Title: Geology of Minnelusa Oil in Northeast Powder River Basin, Wyoming: ABSTRACT

Author(s): Robert. Berg

Article Type: Meeting abstract


Since 1957, with the opening of the Donkey Creek Minnelusa pool, 35 successful exploratory tests have proved the potential of upper Minnelusa (Permo-Pennsylvanian) sandstones. Oil is produced from structural, permeability, and unconformity traps, or from combinations of these. Trapping conditions are illustrated by the Robinson Ranch and Raven Creek fields.

Oil fields usually are associated with low-relief structures, and Minnelusa accumulations are accompanied by stratigraphic changes in younger beds of Permian, Triassic, and Jurassic age. The most obvious change occurs in the superjacent Opeche Shale. Updip thickening of the Opeche coincides with wedging-out of Minnelusa pay sandstones. Therefore, current geologic exploration relies largely on subsurface isopach mapping of the Opeche. Future exploration should consider other techniques of geologic interpretation, such as thickness changes in all younger units and use of the seismograph for stratigraphic as well as structural control.

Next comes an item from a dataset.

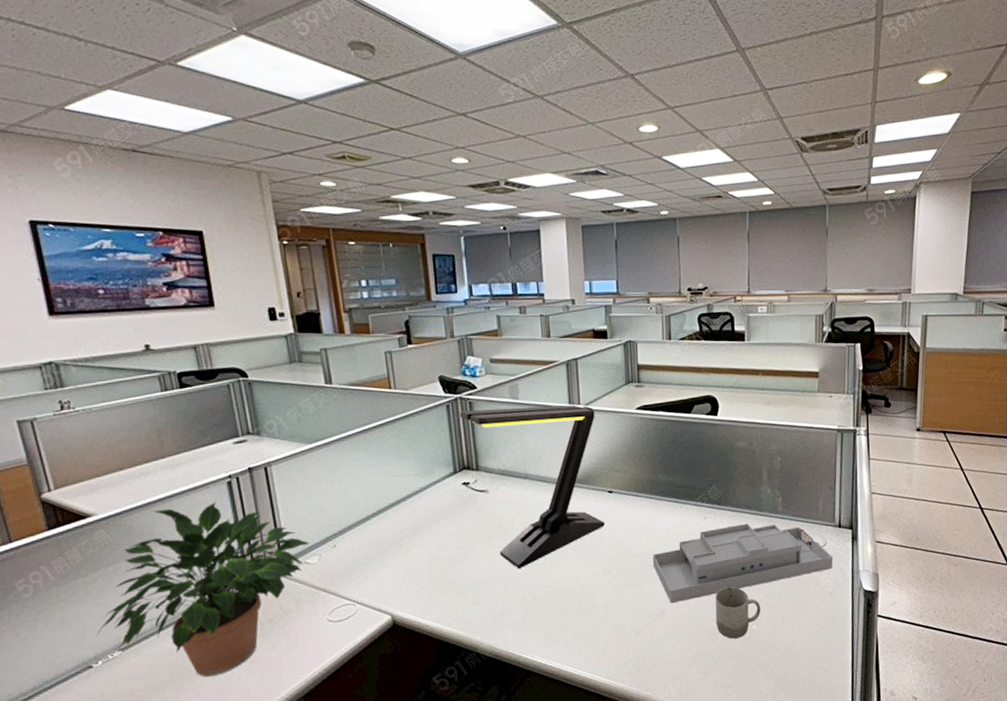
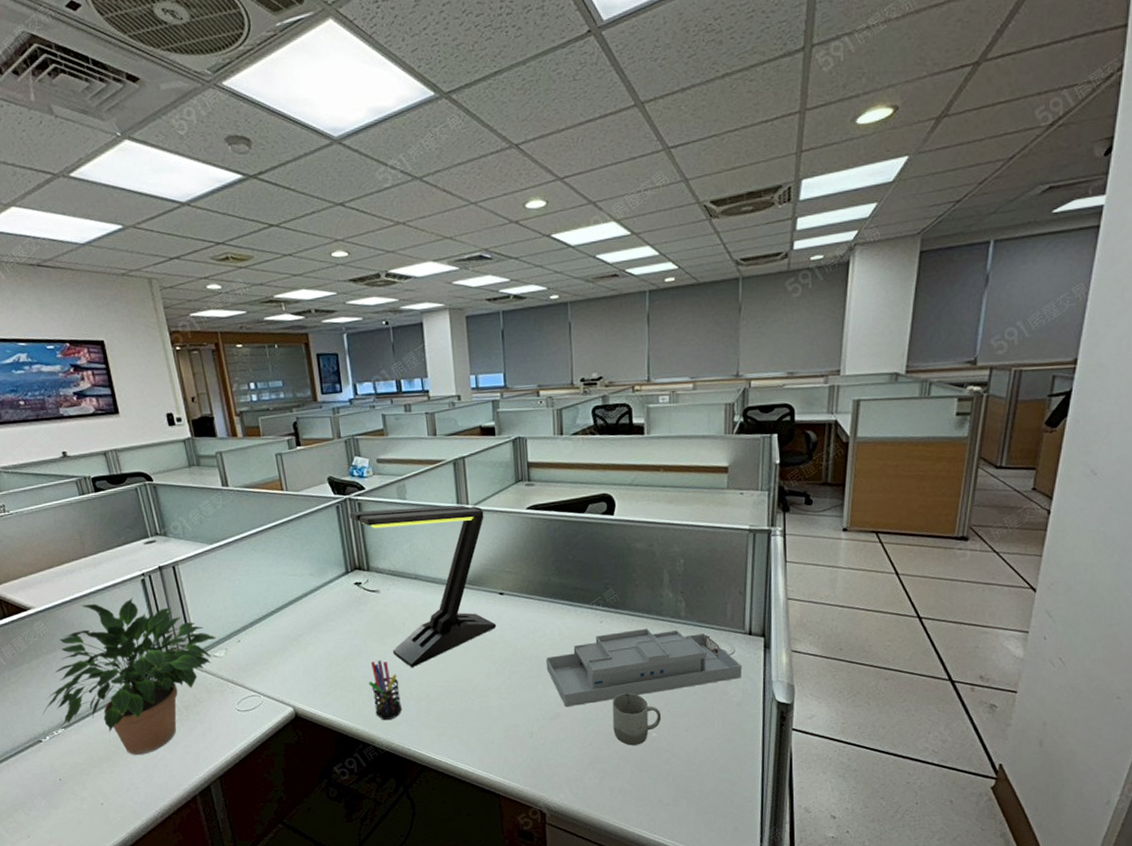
pen holder: none [473,561,508,625] -> present [369,660,403,721]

More than 10 million barrels already have been produced from the Minnelusa. It is evident that many new fields are yet to be discovered. Average size of fields is small, but excellent reservoir sandstones may yield as much as one million barrels per well. Exploratory drilling, aided by moderate costs, will continue at a high level of activity for many years. Improved geological interpretation will help maintain an adequate success ratio.